Scott and Ben didn’t have great childhoods – their father was physically abusive, their mother emotionally so – which left Scott with anger management issues and turned Ben into a zombie. The last thing now-successful Scott wants to do is mop up the last of Ben’s messes, but he knows Cass, and thinks protecting his future niece or nephew is worth the danger.
As Scott and Cass get to know each other better and she starts making friends and putting down roots, they must confront their burgeoning romantic attraction to one another. Will Cass be able to adjust to motherhood? And will Scott be able to adjust to the notion of letting someone in?
Catch Us When We Fall is at turns funny, touching and relatable. I loved Cass, the sarcastic, foul-mouthed realist with a vulnerable side that she is. But it’s hard for me not to have issues with the central conceit of the romance here, which is why I can’t give the book a full-on A.
And yes, I doubt I’m spoiling anything by revealing that Cass and Scott do have a romantic relationship in this novel, and yes, they sleep together before the baby is born, though they’re not officially a couple in the romantic sense until the child’s a few months old and after several devastating health setbacks. They are friends first, which works well in general.

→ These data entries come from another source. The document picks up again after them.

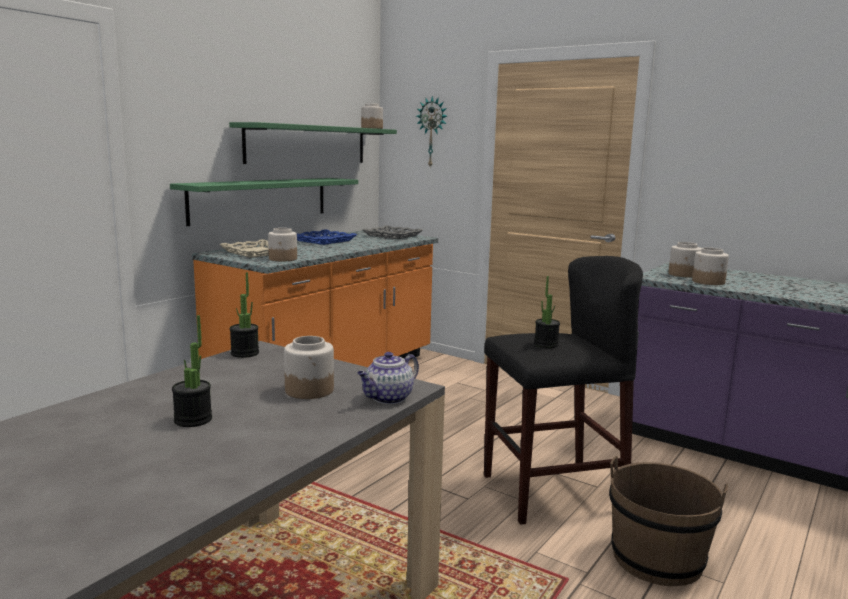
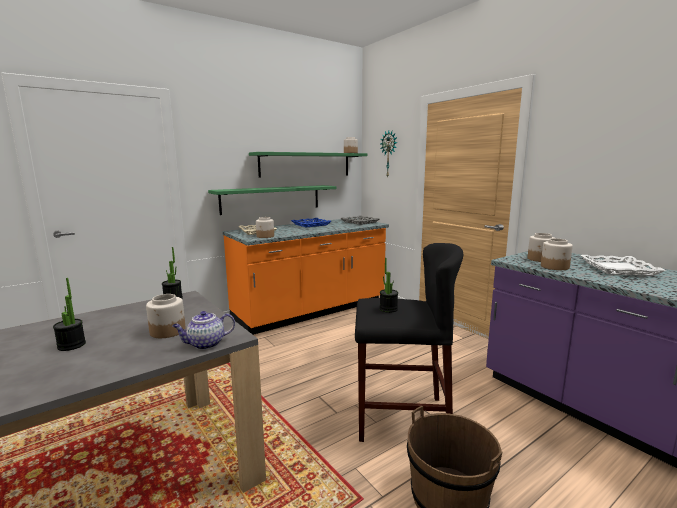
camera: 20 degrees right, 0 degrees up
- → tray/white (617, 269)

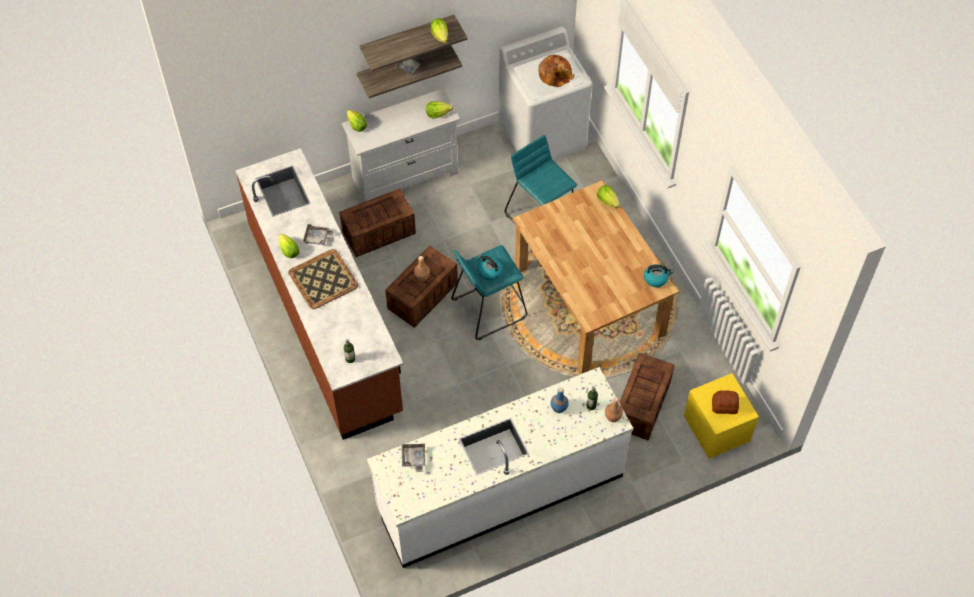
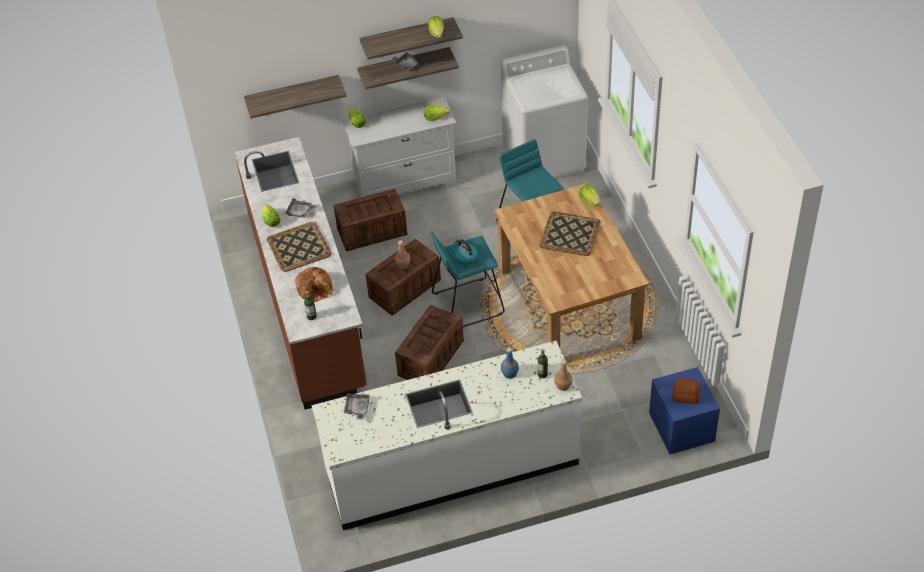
camera: 10 degrees right, 10 degrees down
bread (555, 74) → bread (315, 288), move
crate (642, 406) → crate (430, 359), move
kettle (656, 278) → -
nightstand/yellow (716, 429) → nightstand/blue (681, 428)
- → shelf (293, 95)
- → tray (570, 233)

But some readers will balk at this topic; I admit that I did so myself. If the notion of a woman pregnant with her long-term boyfriend’s baby getting together with his semi-estranged brother feels awkward to you, you will find this a squirmy novel to read. It doesn’t help that Ben feels like an unresolved cipher of a character – we know he’s brilliant, that his addiction was a way to cover his lifelong hurt over the way his crappy parents treated him, that it was deep addiction he bore and he and Cass had formed a folie à deux around it. The reader learns that Cass is devastated by his death, we watch her mourn in real time, mourning which happens throughout the novel. But her quick switch to the healthier option that is Scott feels too abrupt, even as it’s heavily foreshadowed by giving us flashbacks to Cass and Scott’s first meetings.
Cass’ journey isn’t an easy one, and the book is good at portraying it; but her realization that Ben would have prevented her sobriety and the relatively healthy birth of her child doesn’t make her getting together with Scott in under nine months’ time after Ben’s death any less bewildering.
And yet Cass and Scott work as a romantic pairing because their progress from friends to lovers makes sense and is well written. They change but don’t lose themselves in each other’s care, and they are imperfect, abrupt, hasty individuals who still know how to make each other better people. Maybe if they’d gotten together when Cass’ child was older this would have been an A grade read.
All of this especially comes into contrast with the very realistic processing of Cass’ addiction. Fay’s work in this regard is excellent, as it is when it comes to Cass’ unresolved feelings about the loss of her mother.
I also enjoyed the friends Cass picks up during the course of the novel – Laurel, a rich mother of four with a large dog and an uncaring husband, whose neglect has turned her in the direction of alcoholism, and Kate, an alcoholic friend of Cass’ who has an abusive partner.
Catch Us When We Fall grows on the reader as the pages pass by. Bitter and sweet, sour and tender, it’s not afraid to ask some tough questions of its readers, and wins even though some of the answers might not be quite what they want to hear.
Note:: There is a heavy subplot involving domestic violence in this book, along with a sharp exploration of alcoholism.